SUPPLIED RECORDS ::
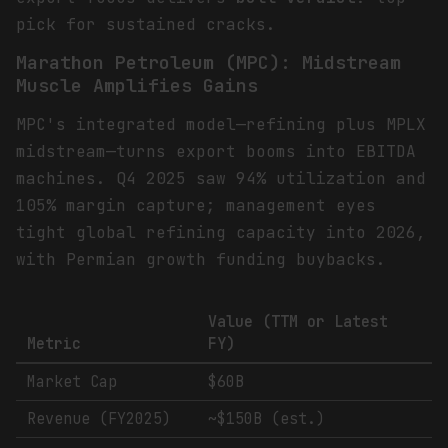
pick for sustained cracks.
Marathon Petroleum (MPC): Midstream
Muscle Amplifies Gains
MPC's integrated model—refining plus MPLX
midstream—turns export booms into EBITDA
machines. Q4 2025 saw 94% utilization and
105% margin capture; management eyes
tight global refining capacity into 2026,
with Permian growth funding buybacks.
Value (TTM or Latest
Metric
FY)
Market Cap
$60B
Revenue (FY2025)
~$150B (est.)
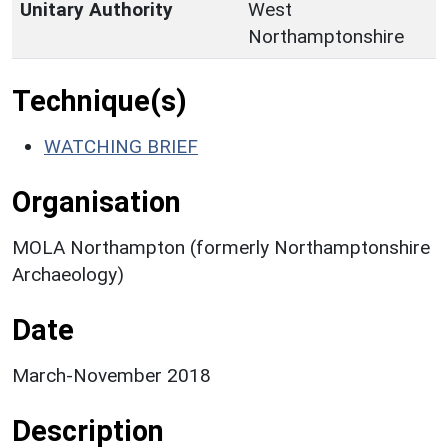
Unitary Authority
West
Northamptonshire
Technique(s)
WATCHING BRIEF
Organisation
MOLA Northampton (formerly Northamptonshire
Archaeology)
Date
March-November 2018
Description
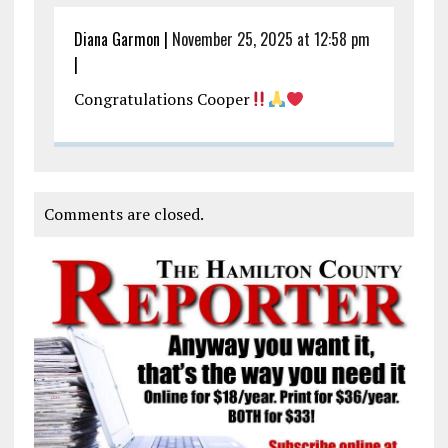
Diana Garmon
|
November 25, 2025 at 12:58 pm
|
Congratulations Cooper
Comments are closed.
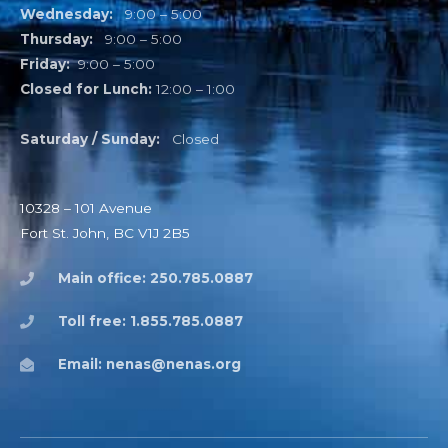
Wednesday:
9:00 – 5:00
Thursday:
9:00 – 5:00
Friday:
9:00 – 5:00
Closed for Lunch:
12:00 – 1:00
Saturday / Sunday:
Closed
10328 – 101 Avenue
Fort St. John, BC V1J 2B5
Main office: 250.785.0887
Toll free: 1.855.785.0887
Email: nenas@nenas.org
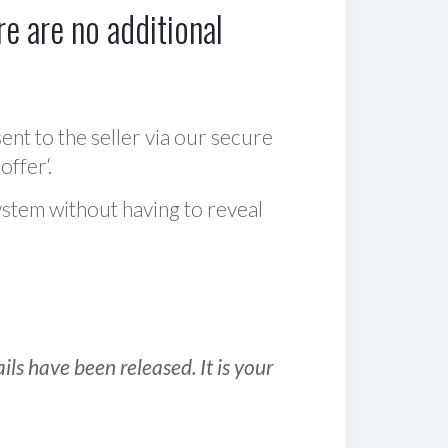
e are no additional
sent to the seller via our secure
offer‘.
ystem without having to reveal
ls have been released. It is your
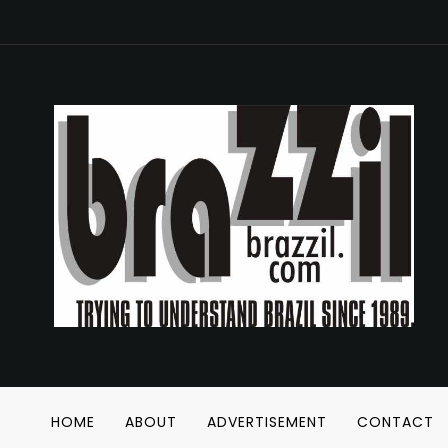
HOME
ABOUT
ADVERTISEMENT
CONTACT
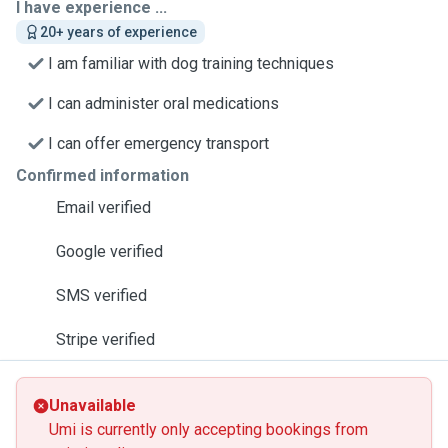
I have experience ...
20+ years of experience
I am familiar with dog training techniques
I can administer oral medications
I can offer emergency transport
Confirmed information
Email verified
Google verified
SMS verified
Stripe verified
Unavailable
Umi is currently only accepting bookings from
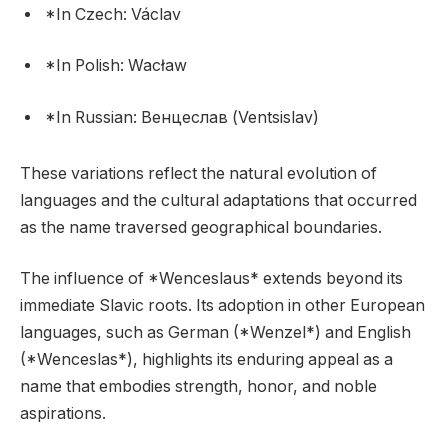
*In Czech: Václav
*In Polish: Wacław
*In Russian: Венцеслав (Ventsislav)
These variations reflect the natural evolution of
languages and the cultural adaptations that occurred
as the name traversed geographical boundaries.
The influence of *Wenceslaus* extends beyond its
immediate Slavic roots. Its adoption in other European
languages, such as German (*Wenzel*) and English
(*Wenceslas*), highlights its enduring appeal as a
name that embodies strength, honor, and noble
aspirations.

WHAT YOU HAVE TO DO ::
Arrange the text read from all the rows above as a JSON list of strings, one string per line, leaving out blank lines. Don't include the pictures in the answer.

WORKED SOLUTION ::
[
  "pick for sustained cracks.",
  "Marathon Petroleum (MPC): Midstream",
  "Muscle Amplifies Gains",
  "MPC's integrated model—refining plus MPLX",
  "midstream—turns export booms into EBITDA",
  "machines. Q4 2025 saw 94% utilization and",
  "105% margin capture; management eyes",
  "tight global refining capacity into 2026,",
  "with Permian growth funding buybacks.",
  "Value (TTM or Latest",
  "Metric",
  "FY)",
  "Market Cap",
  "$60B",
  "Revenue (FY2025)",
  "~$150B (est.)",
  "Unitary Authority",
  "West",
  "Northamptonshire",
  "Technique(s)",
  "WATCHING BRIEF",
  "Organisation",
  "MOLA Northampton (formerly Northamptonshire",
  "Archaeology)",
  "Date",
  "March-November 2018",
  "Description",
  "Diana Garmon",
  "|",
  "November 25, 2025 at 12:58 pm",
  "|",
  "Congratulations Cooper",
  "Comments are closed.",
  "Wednesday:",
  "9:00 – 5:00",
  "Thursday:",
  "9:00 – 5:00",
  "Friday:",
  "9:00 – 5:00",
  "Closed for Lunch:",
  "12:00 – 1:00",
  "Saturday / Sunday:",
  "Closed",
  "10328 – 101 Avenue",
  "Fort St. John, BC V1J 2B5",
  "Main office: 250.785.0887",
  "Toll free: 1.855.785.0887",
  "Email: nenas@nenas.org",
  "e are no additional",
  "sent to the seller via our secure",
  "offer‘.",
  "ystem without having to reveal",
  "ls have been released. It is your",
  "HOME",
  "ABOUT",
  "ADVERTISEMENT",
  "CONTACT",
  "I have experience ...",
  "20+ years of experience",
  "I am familiar with dog training techniques",
  "I can administer oral medications",
  "I can offer emergency transport",
  "Confirmed information",
  "Email verified",
  "Google verified",
  "SMS verified",
  "Stripe verified",
  "Unavailable",
  "Umi is currently only accepting bookings from",
  "*In Czech: Václav",
  "*In Polish: Wacław",
  "*In Russian: Венцеслав (Ventsislav)",
  "These variations reflect the natural evolution of",
  "languages and the cultural adaptations that occurred",
  "as the name traversed geographical boundaries.",
  "The influence of *Wenceslaus* extends beyond its",
  "immediate Slavic roots. Its adoption in other European",
  "languages, such as German (*Wenzel*) and English",
  "(*Wenceslas*), highlights its enduring appeal as a",
  "name that embodies strength, honor, and noble",
  "aspirations."
]